У под’езда магазина стояла закопченная и развинченная мотоциклетка с лодочкой, и дверь на пружине поминутно хлопала, и каждый раз, как она открывалась, над ней звенел великолепный звоночек — брррынь-брррынь — напоминающий счастливые и недавние времена мадам Анжу.
Турбин, Мышлаевский и Карась встали почти одновременно после пьяной ночи и, к своему удивлению, с совершенно ясными головами, но довольно поздно, около полудня. Выяснилось, что Николки и Шервинского уже нет. Николка спозаранку свернул какой-то таинственный красненький узелок, покряхтел — эх, эх… и отправился к себе в дружину, а Шервинский недавно уехал на службу в штаб командующего.
Мышлаевский, оголив себя до пояса в заветной комнате Анюты за кухней, где за занавеской стояла колонка и ванна, выпустил себе на шею и спину и голову струю ледяной воды и с воплем ужаса и восторга вскрикивая:
— Эх! Так его! Здорово! —
залил все кругом на два аршина. Затем растерся мохнатой простыней, оделся, голову смазал бриолином, причесался и сказал Турбину:
— Алеша, эгм… будь другом, дай свои шпоры надеть. Домой уж я не заеду, а не хочется являться без шпор.
— В кабинете возьми, в правом ящике стола.
Мышлаевский ушел в кабинетик, повозился там, позвякал и вышел. Черноглазая Анюта, утром вернувшаяся из отпуска от тетки, шаркала петушиной метелочкой по креслам.

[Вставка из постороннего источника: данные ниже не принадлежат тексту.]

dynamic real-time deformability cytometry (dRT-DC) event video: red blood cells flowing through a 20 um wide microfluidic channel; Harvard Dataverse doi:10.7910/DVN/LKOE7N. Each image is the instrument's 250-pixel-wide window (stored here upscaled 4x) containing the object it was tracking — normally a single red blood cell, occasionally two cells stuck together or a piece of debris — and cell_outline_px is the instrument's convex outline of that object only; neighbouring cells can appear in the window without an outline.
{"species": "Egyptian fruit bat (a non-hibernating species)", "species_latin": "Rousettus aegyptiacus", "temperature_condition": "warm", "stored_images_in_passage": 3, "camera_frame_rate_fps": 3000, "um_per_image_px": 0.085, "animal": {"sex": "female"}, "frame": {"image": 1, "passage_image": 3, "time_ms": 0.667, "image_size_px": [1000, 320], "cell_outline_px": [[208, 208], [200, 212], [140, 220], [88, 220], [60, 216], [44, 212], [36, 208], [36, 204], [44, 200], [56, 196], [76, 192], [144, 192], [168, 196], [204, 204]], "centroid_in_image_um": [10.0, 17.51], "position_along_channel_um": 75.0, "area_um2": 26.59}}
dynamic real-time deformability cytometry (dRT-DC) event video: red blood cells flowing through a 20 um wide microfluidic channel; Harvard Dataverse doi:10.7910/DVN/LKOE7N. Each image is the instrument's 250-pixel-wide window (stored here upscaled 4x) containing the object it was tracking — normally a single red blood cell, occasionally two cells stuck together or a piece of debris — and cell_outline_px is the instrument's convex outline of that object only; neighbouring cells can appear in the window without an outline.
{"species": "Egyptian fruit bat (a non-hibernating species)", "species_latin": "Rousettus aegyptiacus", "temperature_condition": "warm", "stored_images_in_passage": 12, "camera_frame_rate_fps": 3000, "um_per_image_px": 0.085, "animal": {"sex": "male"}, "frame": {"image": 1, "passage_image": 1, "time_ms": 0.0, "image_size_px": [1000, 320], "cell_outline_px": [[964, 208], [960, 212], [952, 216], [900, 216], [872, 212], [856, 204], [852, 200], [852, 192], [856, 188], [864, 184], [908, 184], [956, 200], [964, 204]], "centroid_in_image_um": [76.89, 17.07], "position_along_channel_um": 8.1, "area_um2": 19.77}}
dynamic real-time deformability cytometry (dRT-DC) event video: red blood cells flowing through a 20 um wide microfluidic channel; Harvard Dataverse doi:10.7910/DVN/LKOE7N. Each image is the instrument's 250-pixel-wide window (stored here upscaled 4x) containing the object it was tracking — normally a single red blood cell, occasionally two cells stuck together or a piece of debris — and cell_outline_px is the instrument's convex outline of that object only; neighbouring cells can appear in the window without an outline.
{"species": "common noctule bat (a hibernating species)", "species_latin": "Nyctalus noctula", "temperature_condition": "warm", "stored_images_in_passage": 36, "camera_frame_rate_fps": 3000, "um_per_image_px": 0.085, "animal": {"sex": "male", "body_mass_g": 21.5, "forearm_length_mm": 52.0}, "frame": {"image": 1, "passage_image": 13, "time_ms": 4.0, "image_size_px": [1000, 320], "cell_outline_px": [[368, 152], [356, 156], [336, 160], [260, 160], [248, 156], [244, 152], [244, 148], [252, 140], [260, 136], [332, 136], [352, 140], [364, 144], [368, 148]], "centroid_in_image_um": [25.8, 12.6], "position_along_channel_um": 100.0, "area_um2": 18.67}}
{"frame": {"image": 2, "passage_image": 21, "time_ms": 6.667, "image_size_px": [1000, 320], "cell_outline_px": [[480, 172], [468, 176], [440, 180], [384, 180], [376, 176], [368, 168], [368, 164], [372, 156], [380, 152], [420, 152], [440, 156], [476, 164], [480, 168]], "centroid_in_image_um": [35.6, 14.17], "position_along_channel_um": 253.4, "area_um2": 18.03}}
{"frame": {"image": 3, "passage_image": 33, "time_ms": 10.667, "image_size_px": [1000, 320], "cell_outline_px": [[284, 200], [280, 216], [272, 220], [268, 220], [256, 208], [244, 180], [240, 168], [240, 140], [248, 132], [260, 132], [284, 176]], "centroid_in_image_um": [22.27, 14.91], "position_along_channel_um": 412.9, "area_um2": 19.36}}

Мышлаевский откашлялся, искоса глянул на дверь, изменил прямой путь на извилистый, дал крюку и тихо сказал:
— Здравствуйте, Анюточка…
— Елене Васильевне скажу, — тотчас механически и без раздумья шепнула Анюта и закрыла глаза, как обреченный, над которым палач уже занес нож.
— Глупень…
Турбин неожиданно заглянул в дверь. Лицо его стало ядовитым.

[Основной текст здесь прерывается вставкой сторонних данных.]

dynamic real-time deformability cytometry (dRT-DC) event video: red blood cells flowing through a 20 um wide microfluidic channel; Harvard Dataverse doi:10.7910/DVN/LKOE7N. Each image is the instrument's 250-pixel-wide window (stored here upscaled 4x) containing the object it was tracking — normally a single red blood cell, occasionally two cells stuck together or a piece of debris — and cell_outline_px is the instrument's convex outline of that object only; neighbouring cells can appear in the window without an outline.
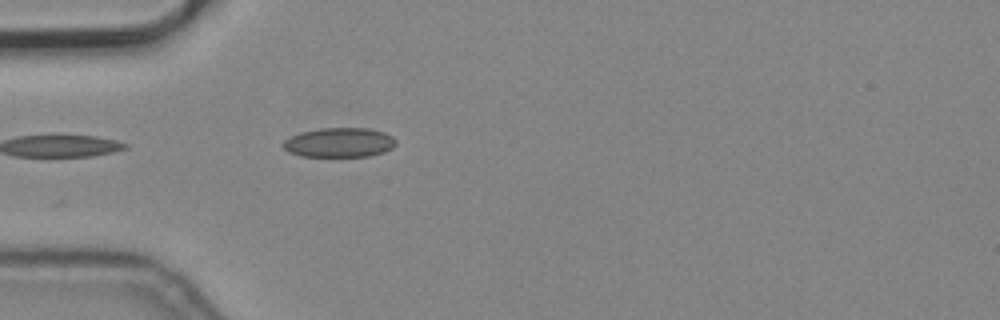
{"species": "common noctule bat (a hibernating species)", "species_latin": "Nyctalus noctula", "temperature_condition": "cold", "stored_images_in_passage": 3, "camera_frame_rate_fps": 3000, "um_per_image_px": 0.085, "animal": {"sex": "male", "body_mass_g": 19.2, "forearm_length_mm": 51.8}, "frame": {"image": 1, "passage_image": 3, "time_ms": 0.667, "image_size_px": [1000, 320], "cell_outline_px": [[396, 144], [392, 148], [384, 152], [368, 156], [300, 156], [288, 152], [280, 144], [284, 140], [300, 132], [320, 128], [368, 128], [384, 132], [392, 136], [396, 140]], "centroid_in_image_um": [28.83, 12.11], "position_along_channel_um": 56.2, "area_um2": 19.48}}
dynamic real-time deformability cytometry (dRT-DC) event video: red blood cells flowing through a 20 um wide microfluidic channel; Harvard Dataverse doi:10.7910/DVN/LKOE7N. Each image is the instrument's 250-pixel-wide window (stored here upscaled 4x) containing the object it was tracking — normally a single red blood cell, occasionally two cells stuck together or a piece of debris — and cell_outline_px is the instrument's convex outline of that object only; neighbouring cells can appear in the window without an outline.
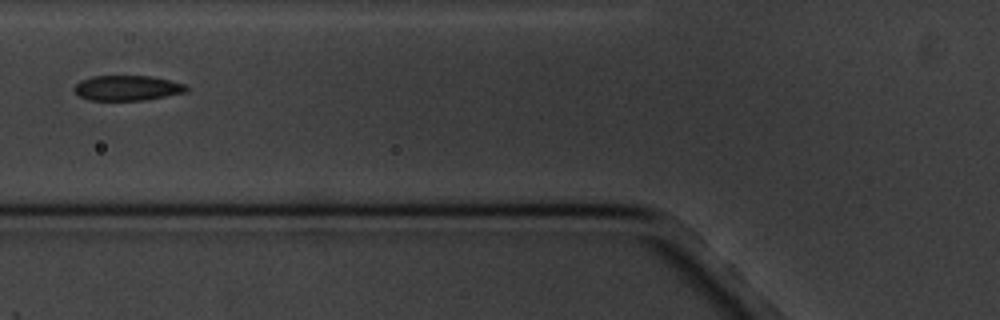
{"species": "common noctule bat (a hibernating species)", "species_latin": "Nyctalus noctula", "temperature_condition": "cold", "stored_images_in_passage": 13, "camera_frame_rate_fps": 3000, "um_per_image_px": 0.085, "animal": {"sex": "male", "body_mass_g": 20.1, "forearm_length_mm": 53.5}, "frame": {"image": 1, "passage_image": 3, "time_ms": 2.333, "image_size_px": [1000, 320], "cell_outline_px": [[188, 88], [184, 92], [144, 100], [88, 100], [80, 96], [72, 88], [80, 80], [92, 76], [152, 76], [184, 84]], "centroid_in_image_um": [10.76, 7.47], "position_along_channel_um": 115.0, "area_um2": 16.24}}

— Метелочку, Витя, рассматриваешь? Так. Красивая. А ты бы лучше шел своей дорогой, а? А ты, Анюта, имей в виду, в случае, ежели он будет говорить, что женится, так не верь, не женится.
— Ну что, ей-Богу, поздороваться нельзя с человеком.

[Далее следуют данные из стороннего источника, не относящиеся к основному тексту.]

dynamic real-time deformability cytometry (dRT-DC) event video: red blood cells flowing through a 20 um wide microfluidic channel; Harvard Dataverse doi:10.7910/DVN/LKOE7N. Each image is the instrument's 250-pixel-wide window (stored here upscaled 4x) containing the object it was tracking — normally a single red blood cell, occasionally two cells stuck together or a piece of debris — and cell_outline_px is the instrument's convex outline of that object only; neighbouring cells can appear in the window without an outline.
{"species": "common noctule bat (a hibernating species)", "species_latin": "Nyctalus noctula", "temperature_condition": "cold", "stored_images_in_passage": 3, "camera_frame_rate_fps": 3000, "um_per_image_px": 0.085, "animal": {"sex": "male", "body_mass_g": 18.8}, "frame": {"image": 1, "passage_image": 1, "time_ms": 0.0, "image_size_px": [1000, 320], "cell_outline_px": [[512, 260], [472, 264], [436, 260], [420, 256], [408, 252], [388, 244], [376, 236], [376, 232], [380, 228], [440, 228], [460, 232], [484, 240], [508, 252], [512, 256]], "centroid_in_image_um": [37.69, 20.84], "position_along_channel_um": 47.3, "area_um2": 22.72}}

Мышлаевский побурел от незаслуженной обиды, выпятил грудь и зашлепал шпорами из гостиной. В столовой он подошел к важной рыжеватой Елене, и при этом глаза его беспокойно бегали.
— Здравствуй, Лена, ясная, с добрым утром тебе. Эгм… (Из горла Мышлаевского выходил вместо металлического тенора хриплый низкий баритон). Лена, ясная, — воскликнул он прочувственно, — не сердись! Люблю тебя и ты меня люби. А что я нахамил вчера, не обращай внимания. Лена, неужели ты думаешь, что я какой-нибудь негодяй?
С этими словами он заключил Елену в об’ятия и расцеловал ее в обе щеки. В гостиной с мягким стуком упала петушья корона. С Анютой всегда происходили странные вещи, лишь только поручик Мышлаевский появлялся в Турбинской квартире. Хозяйственные предметы начинали сыпаться из рук Анюты; каскадом падали ножи, если это было в кухне, сыпались блюдца с буфетной стойки; Аннушка становилась рассеянной, бегала без нужды в переднюю и там возилась с калошами, вытирая их тряпкой до тех пор, пока не чвакали короткие, спущенные до каблуков шпоры и не появлялся скошенный подбородок, квадратные плечи и синие бриджи. Тогда Аннушка закрывала глаза и боком выбиралась из тесного, коварного ущелья. И сейчас в гостиной, уронив метелку, она стояла в задумчивости и смотрела куда-то вдаль, через узорные занавеси, в серое облачное небо.
— Витька, Витька, — говорила Елена, качая головой, похожей на вычищенную театральную корону, — посмотреть на тебя, здоровый ты парень, с чего ж ты так ослабел вчера? Садись, пей чаек, может, тебе полегчает.
— А ты, Леночка, ей-Богу, замечательно выглядишь сегодня. И капот тебе идет, клянусь честью, — заискивающе говорил Мышлаевский, бросая легкие быстрые взоры в зеркальные недра буфета, — Карась, глянь, какой капот. Совершенно зеленый. Нет, до чего хороша.
— Очень красива Елена Васильевна, — серьезно и искренно ответил Карась.
— Это электрик, — пояснила Елена, — да ты, Витенька, говори сразу, — в чем дело?
— Видишь ли, Лена ясная, после вчерашней истории мигрень у меня может сделаться, а с мигренью воевать невозможно…
— Ладно, в буфете.
— Вот, вот… Одну рюмку… Лучше всяких пирамидонов.
Страдальчески сморщившись, Мышлаевский один за другим проглотил два стаканчика водки и закусил их обмякшим вчерашним огурцом. После этого он об’явил, что будто бы только что родился и из’явил желание пить чай с лимоном.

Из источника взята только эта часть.